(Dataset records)
§ §
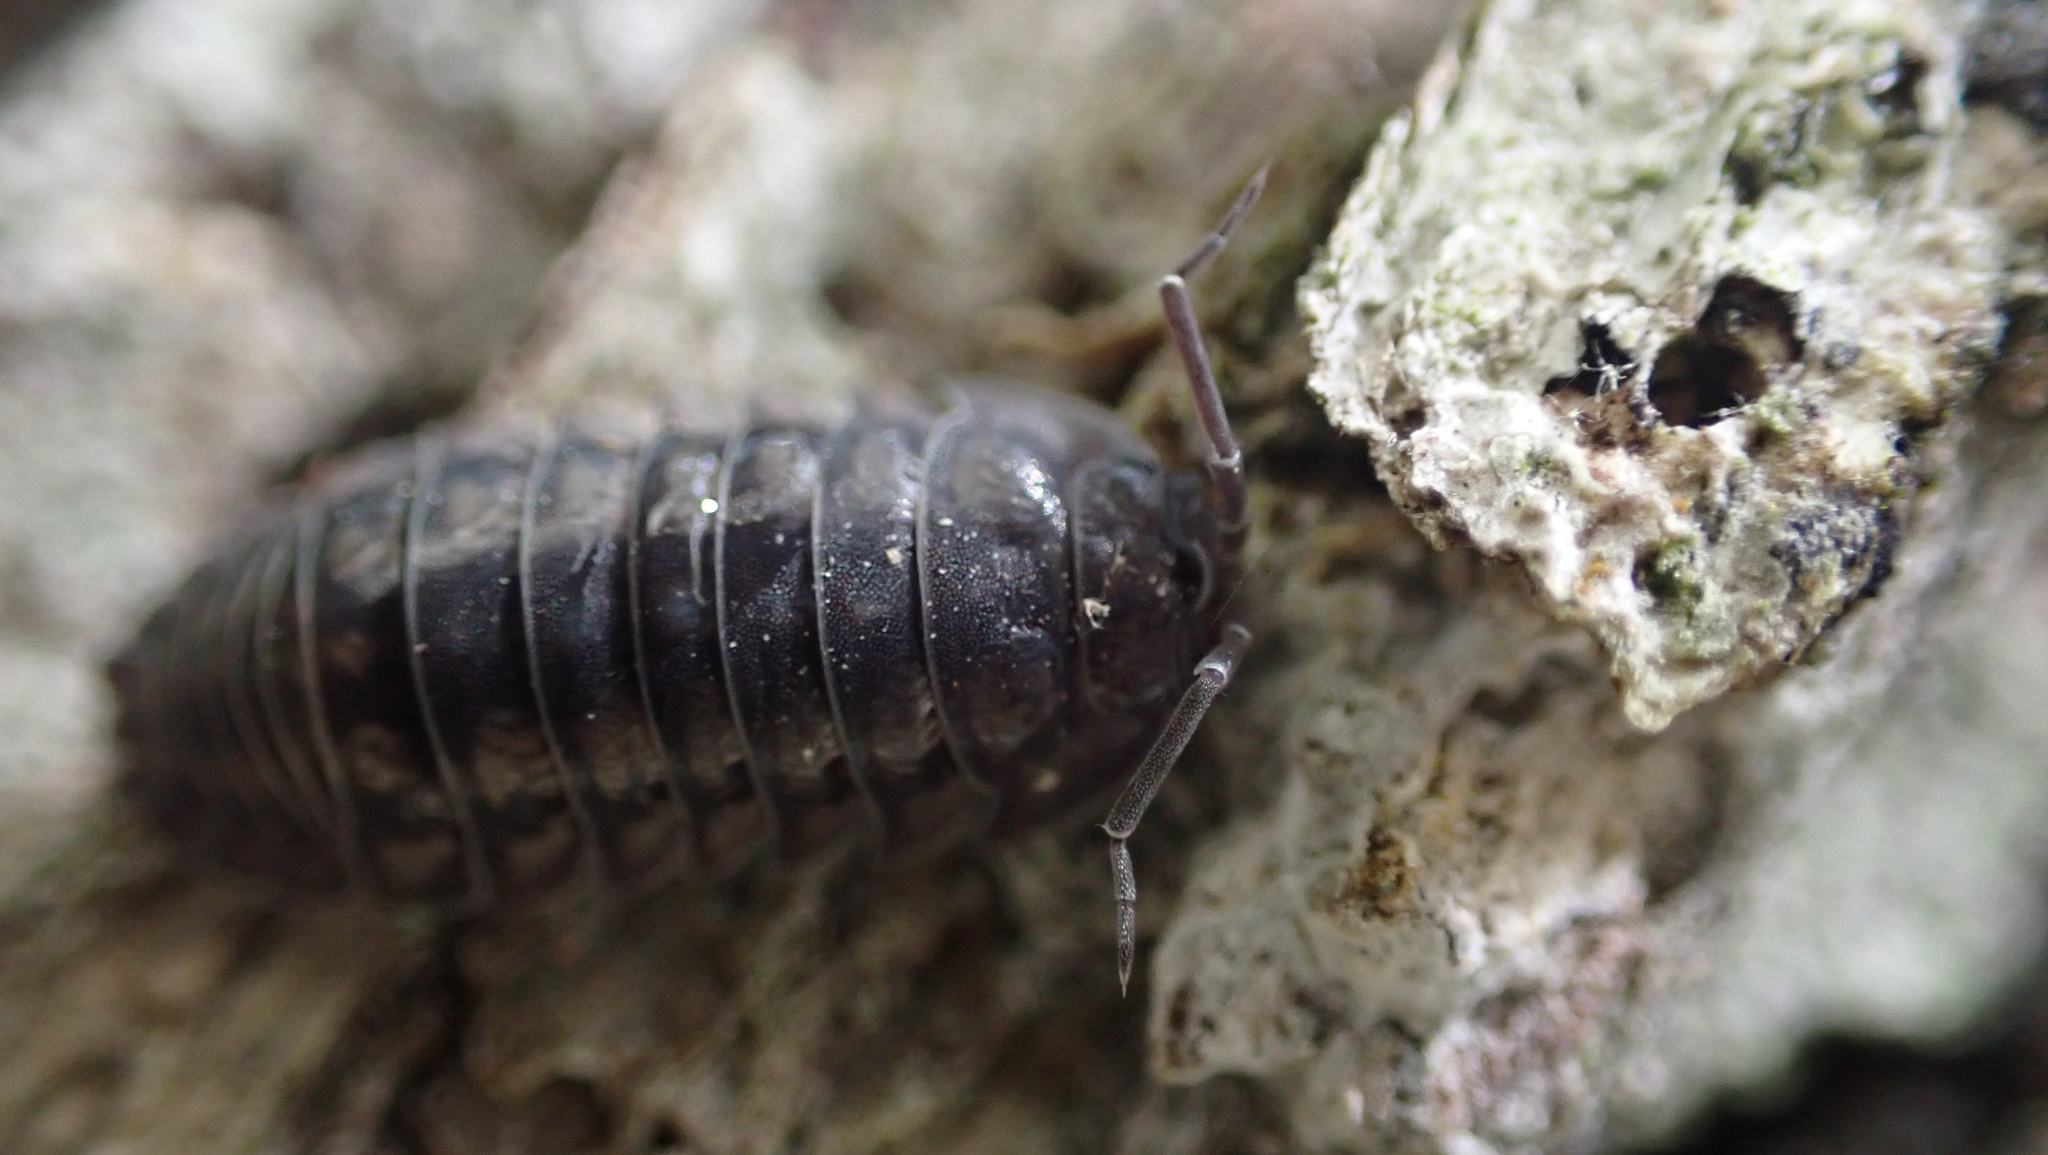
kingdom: Animalia
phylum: Arthropoda
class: Malacostraca
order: Isopoda
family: Armadillidiidae
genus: Armadillidium
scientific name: Armadillidium nasatum
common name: Isopod
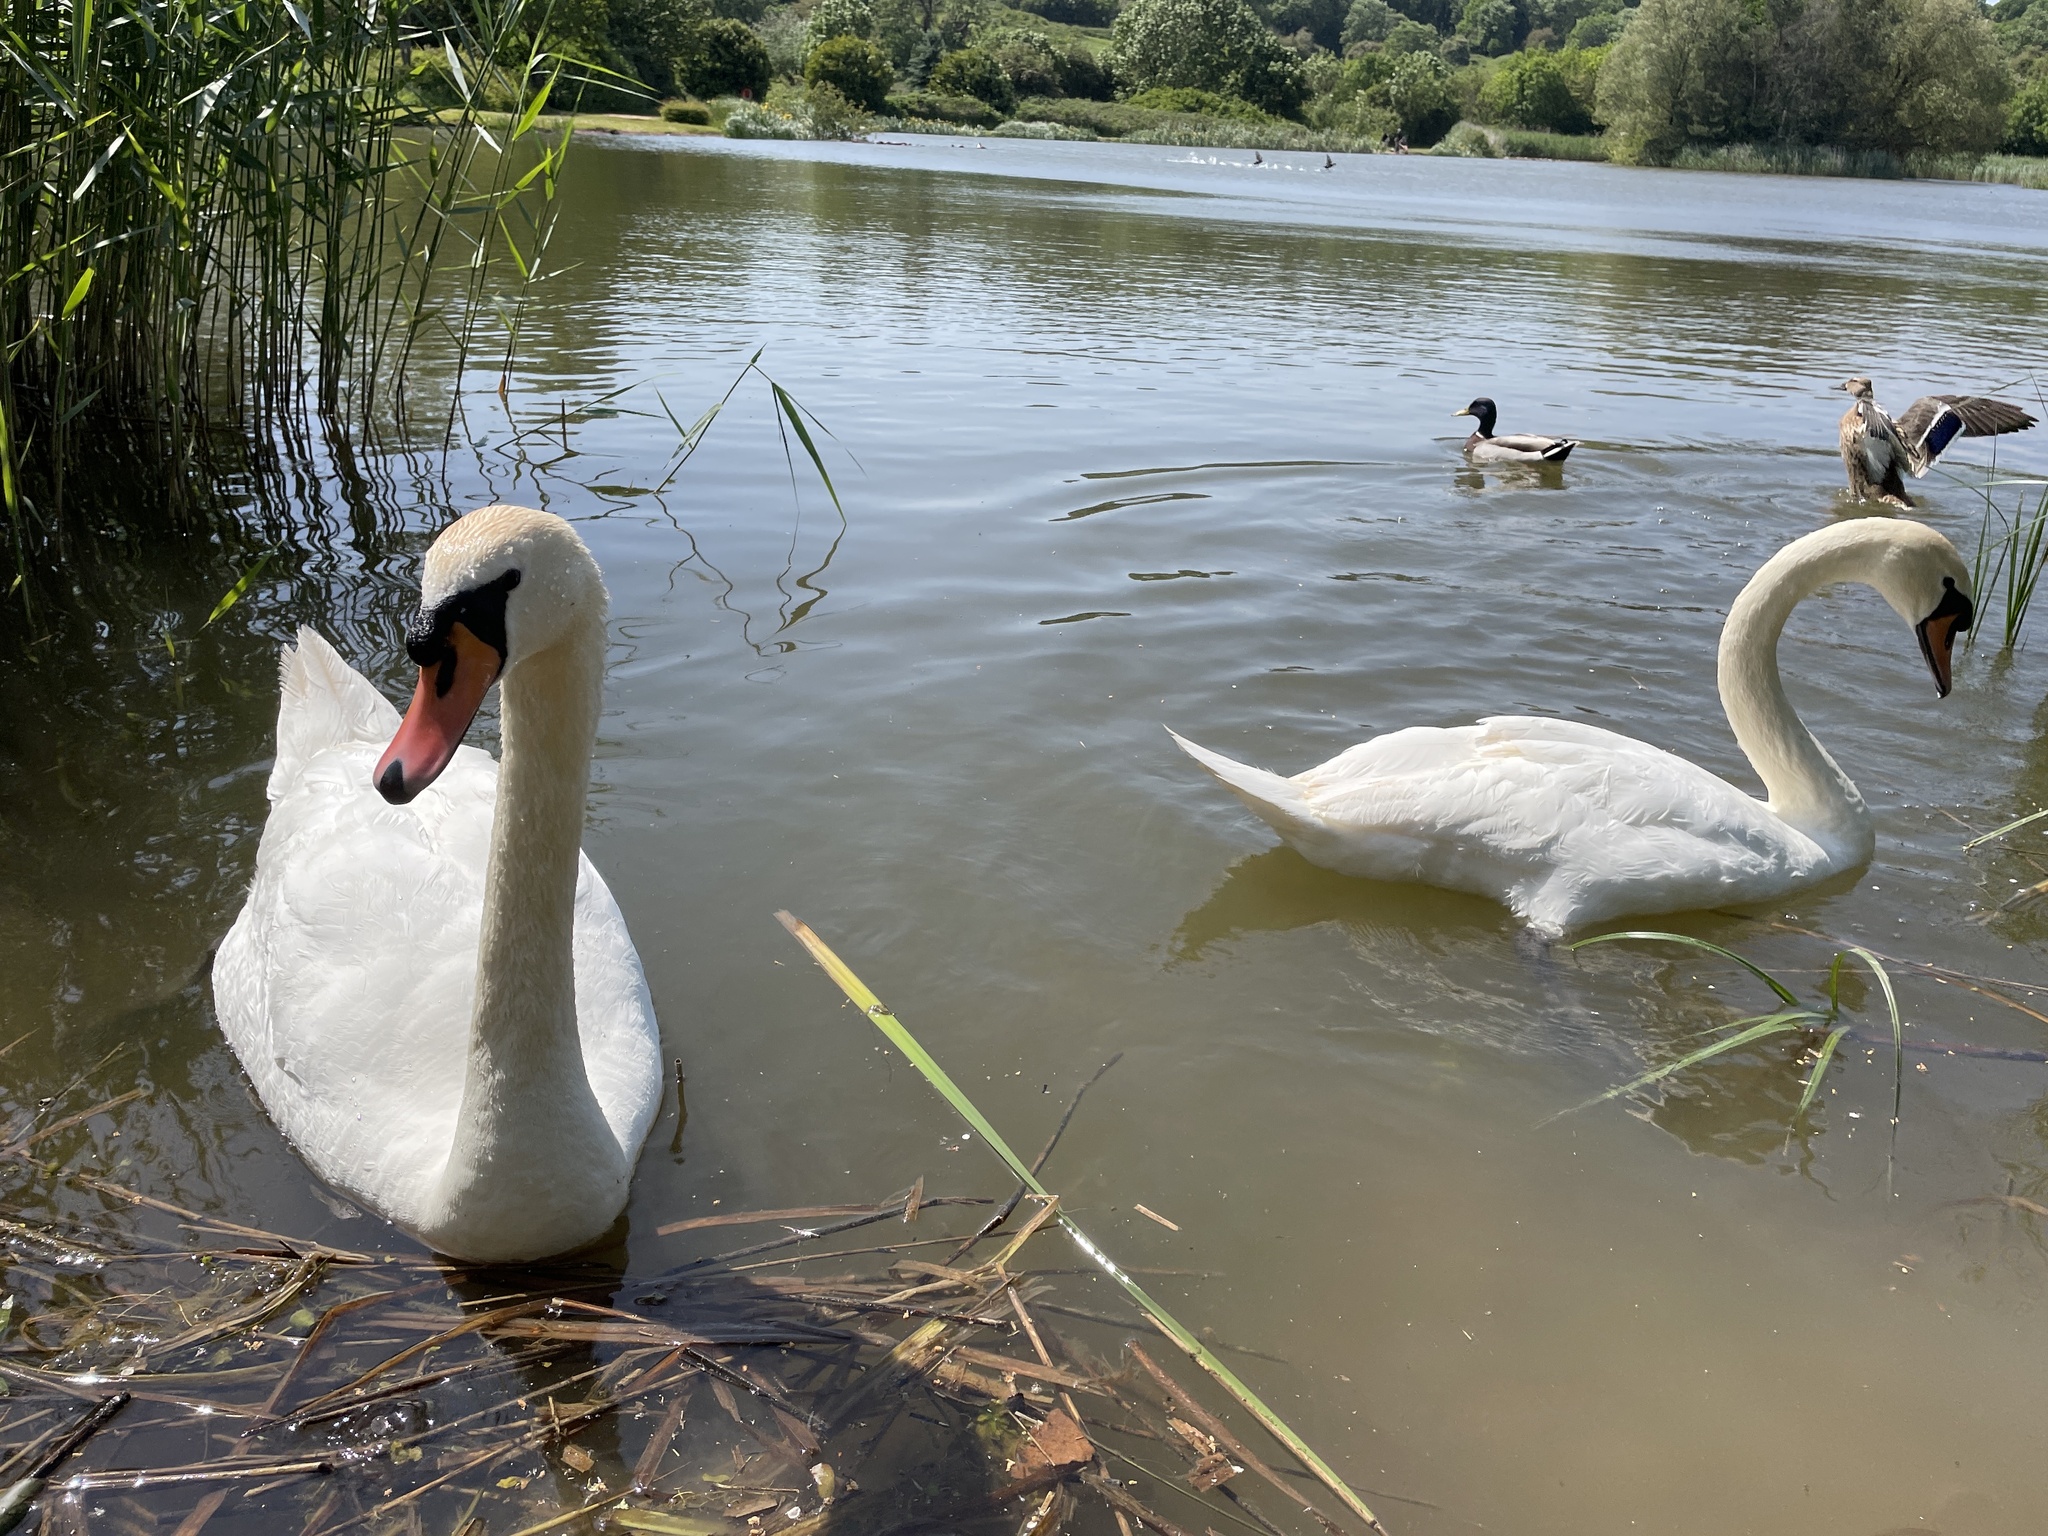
§ §
* _What to produce_: Write out the records again with "common name" switched to "vernacular name" and everything else left unchanged. Leave the pictures out of your answer.

* _Exercise result_:
kingdom: Animalia
phylum: Arthropoda
class: Malacostraca
order: Isopoda
family: Armadillidiidae
genus: Armadillidium
scientific name: Armadillidium nasatum
vernacular name: Isopod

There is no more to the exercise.